アーノルド・フルクテンバウム博士が最近、来日され死後の世界について講演されたようですが、このように個人的な思いを吐露されたようです。「セミナーの中で、フルクテンバウム師は珍しく自分の家族のことに言及し(ホロコーストで17名の親族が死んだ)、「もしセカンドチャンスがあるなら、私は真っ先にそれを信じたい。しかし、私は自分の願いを重視するのではなく、聖書の教えを重視する。それが、神学者としての私の使命である。…」(元記事

主は、「わたしは悪者の死を喜ぶだろうか。(エゼキエル18:23)」と言われました。私が泣いている以上に、フルクテンバウム博士が17名の霊魂の行く末について悲しんでいる以上に、主ご自身が最も、ご自分の愛する造られた者たちが、ご自分に背を向けて滅んでいくのを悲しみ、苦しみ、泣き叫んでおられるのです。

救いの妨げ

もう一つ、私をブルーにしている要因は、「人間の様々な思惑で、救いが必要な人々に届くことができない」という現実です。「無関心」がもっとも大きな要因でしょう。人々の救いが必要なところに、その人々の中に入るのではなく、留まっている姿を見ると悲しくなります。妻が一年ほど前に、ある教会で被災地への救援旅行の証をしたら、「なぜ政府はその人たちを助けないのですか?」という質問が来たそうです。そうしたら興味深いことに、その証しを聞いていた一人の姉妹が偶然に最近、別のところで会うことができ、その教会の悩みを他の同教会員と共に明かし、祈りの課題を挙げていました。「教会は大きいのだが、兄弟間の愛が冷えている。」

ちなみに私は、ロゴス・クリスチャン・フェローシップに来られている方々に囲まれていて幸せです。心が愛しているからです。そして、私が以上の神の救いについて話しても、きちんと応答して、今、生きている家族や友人に対して祈っているからです。私が語る世界宣教についての話も、自分の生活範囲外の人々であるのに、よく付いて聞いてくれています。

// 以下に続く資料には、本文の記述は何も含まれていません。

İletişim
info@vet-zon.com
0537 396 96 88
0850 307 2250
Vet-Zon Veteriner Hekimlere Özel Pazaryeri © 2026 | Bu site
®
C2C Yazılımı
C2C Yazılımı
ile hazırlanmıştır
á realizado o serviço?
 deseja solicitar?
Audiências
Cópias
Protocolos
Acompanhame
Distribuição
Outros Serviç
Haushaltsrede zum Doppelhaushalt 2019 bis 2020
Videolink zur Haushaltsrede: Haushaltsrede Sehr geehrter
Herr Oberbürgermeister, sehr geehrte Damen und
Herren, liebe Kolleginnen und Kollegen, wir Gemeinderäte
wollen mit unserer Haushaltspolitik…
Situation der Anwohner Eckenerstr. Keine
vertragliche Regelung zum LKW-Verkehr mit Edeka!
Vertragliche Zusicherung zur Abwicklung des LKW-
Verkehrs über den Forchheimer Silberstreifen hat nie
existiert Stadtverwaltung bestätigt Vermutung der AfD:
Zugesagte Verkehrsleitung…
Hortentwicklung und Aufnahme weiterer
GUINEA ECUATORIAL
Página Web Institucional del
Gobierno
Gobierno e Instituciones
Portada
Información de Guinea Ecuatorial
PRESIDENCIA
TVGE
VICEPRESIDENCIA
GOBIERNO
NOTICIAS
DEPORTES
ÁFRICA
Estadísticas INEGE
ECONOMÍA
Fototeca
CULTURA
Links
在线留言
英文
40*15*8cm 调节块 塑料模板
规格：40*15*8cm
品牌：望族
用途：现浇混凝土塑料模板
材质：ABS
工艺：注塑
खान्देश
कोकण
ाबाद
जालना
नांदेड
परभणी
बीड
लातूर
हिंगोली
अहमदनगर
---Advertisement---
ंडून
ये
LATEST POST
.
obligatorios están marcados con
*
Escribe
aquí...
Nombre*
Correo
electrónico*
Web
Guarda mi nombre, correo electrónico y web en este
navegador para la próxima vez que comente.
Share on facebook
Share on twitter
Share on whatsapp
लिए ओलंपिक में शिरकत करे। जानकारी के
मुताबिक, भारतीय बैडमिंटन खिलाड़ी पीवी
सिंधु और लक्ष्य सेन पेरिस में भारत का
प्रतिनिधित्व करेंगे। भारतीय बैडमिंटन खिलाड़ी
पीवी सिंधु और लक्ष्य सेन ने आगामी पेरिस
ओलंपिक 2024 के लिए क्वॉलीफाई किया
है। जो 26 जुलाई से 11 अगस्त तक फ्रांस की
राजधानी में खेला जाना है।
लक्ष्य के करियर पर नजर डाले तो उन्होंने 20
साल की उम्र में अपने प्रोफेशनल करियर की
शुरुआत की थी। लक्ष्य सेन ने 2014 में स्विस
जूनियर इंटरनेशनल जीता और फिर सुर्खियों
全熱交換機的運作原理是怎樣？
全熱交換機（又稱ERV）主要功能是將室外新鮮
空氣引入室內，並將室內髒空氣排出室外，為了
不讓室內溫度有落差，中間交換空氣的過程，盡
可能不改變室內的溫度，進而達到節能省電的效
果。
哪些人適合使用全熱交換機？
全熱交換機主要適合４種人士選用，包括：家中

また、たとえ教会の奉仕、伝道活動をしていても、それが黙々と行なう機械のようになっていて、その対象である生きた人々への愛が見受けられない姿にも悲しみを覚えます。「あなたはよく忍耐して、わたしの名のために耐え忍び、疲れたことがなかった。しかし、あなたには非難すべきことがある。あなたは初めの愛から離れてしまった。(黙示2:3-4)」愛とは、九十九匹が正しくても、失われた一匹を捜し出すような、計算のないものです。「この人たちは心がかたくなだから、届こうとしてもしかたがない。」と見受けられるような姿を見ると、心が悲しくなります。

ヨナタンと道具持ちがペリシテ人の陣営にまで行き、大勝利を主が与え始めておられるとき、サウルは遠くから、祭司たちに囲まれて座っていました(1サムエル14:2,17)。主が行なわれていることに燃やされて出ていくのではなく、また、体裁が保てなくても主の御業の中でもみくちゃにされるのではなく、あくまでも「ミニストリー」や「教会」という名の中で自己保身していることはないでしょうか?


主よ、どうか神の民の中で御霊による奮い立ちが起こりますように。